Task details:
What is needed here is an exact repetition of the records below, beginning at the line that has "index pip: (287, 240)" and stopping after the line that has "thumb mcp: (280, 318)".

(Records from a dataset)
□ □ □ □ □

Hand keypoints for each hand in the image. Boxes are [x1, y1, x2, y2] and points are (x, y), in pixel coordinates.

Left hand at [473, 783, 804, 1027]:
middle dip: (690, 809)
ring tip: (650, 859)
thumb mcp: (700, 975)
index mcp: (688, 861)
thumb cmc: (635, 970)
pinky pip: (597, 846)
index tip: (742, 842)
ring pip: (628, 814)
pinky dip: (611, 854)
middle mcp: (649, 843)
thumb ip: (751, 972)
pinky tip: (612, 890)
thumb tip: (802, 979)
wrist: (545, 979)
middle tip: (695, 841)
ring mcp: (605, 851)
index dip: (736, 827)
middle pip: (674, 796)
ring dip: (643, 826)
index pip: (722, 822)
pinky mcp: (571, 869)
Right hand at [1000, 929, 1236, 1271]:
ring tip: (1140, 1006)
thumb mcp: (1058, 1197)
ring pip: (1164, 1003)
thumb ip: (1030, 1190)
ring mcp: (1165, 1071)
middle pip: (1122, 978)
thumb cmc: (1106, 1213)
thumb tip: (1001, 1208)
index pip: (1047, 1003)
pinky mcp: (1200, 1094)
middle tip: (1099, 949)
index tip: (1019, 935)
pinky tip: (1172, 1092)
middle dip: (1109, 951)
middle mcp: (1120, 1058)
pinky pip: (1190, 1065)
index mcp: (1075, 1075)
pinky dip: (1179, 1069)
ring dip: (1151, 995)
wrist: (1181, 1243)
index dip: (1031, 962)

□ □ □ □ □

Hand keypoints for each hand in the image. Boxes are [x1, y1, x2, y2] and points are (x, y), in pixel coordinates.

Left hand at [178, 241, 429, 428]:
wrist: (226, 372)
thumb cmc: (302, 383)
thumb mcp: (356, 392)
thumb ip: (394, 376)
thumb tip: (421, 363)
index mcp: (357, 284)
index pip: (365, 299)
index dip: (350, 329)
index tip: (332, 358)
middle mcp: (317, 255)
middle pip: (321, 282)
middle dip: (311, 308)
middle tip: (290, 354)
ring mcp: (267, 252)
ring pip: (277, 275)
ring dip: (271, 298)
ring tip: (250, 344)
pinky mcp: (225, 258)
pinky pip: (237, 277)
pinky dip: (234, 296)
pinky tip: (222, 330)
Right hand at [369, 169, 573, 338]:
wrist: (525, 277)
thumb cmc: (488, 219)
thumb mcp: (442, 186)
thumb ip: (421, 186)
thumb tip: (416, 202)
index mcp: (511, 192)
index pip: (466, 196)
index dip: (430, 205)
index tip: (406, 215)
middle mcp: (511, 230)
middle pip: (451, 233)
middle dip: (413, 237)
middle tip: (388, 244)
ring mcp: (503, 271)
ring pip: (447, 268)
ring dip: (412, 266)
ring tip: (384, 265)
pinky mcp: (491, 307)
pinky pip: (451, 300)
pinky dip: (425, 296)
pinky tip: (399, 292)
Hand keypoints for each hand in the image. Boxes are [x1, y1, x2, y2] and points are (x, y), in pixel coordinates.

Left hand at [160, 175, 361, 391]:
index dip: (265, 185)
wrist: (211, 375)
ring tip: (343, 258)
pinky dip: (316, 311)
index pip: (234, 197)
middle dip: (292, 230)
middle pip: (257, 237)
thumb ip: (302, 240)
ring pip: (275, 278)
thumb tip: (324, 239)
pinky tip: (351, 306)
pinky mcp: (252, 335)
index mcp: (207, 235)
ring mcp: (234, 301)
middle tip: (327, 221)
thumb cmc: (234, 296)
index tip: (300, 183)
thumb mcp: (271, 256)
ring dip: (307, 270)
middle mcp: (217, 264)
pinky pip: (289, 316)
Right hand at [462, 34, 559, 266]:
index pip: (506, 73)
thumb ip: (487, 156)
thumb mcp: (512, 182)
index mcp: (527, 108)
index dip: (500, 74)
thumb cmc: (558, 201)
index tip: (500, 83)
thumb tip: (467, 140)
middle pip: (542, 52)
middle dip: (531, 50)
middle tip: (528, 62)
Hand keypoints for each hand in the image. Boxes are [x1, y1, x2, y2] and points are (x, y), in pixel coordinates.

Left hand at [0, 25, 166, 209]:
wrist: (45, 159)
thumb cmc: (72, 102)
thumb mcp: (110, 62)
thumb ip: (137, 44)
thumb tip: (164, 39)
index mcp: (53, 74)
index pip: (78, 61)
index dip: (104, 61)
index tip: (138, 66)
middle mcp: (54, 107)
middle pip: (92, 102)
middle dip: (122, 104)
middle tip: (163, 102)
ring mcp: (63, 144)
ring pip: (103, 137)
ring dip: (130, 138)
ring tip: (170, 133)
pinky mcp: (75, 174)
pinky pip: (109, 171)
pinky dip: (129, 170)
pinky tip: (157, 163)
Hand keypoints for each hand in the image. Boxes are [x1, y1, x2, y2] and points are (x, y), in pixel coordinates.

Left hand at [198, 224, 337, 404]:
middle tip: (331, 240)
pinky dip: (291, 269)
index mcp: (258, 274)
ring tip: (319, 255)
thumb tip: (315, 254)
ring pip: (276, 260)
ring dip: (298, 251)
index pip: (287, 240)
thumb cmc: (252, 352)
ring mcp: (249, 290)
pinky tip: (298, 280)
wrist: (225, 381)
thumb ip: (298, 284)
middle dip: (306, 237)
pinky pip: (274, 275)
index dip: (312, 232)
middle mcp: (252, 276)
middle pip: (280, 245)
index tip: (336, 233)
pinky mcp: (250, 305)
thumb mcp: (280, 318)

□ □ □ □ □

Solution below:
index pip: (287, 240)
thumb cmc: (252, 352)
ring mcp: (249, 290)
pinky tip: (298, 280)
wrist: (225, 381)
thumb ip: (298, 284)
middle dip: (306, 237)
pinky pip: (274, 275)
index dip: (312, 232)
middle mcp: (252, 276)
middle pip: (280, 245)
index tip: (336, 233)
pinky mcp: (250, 305)
thumb mcp: (280, 318)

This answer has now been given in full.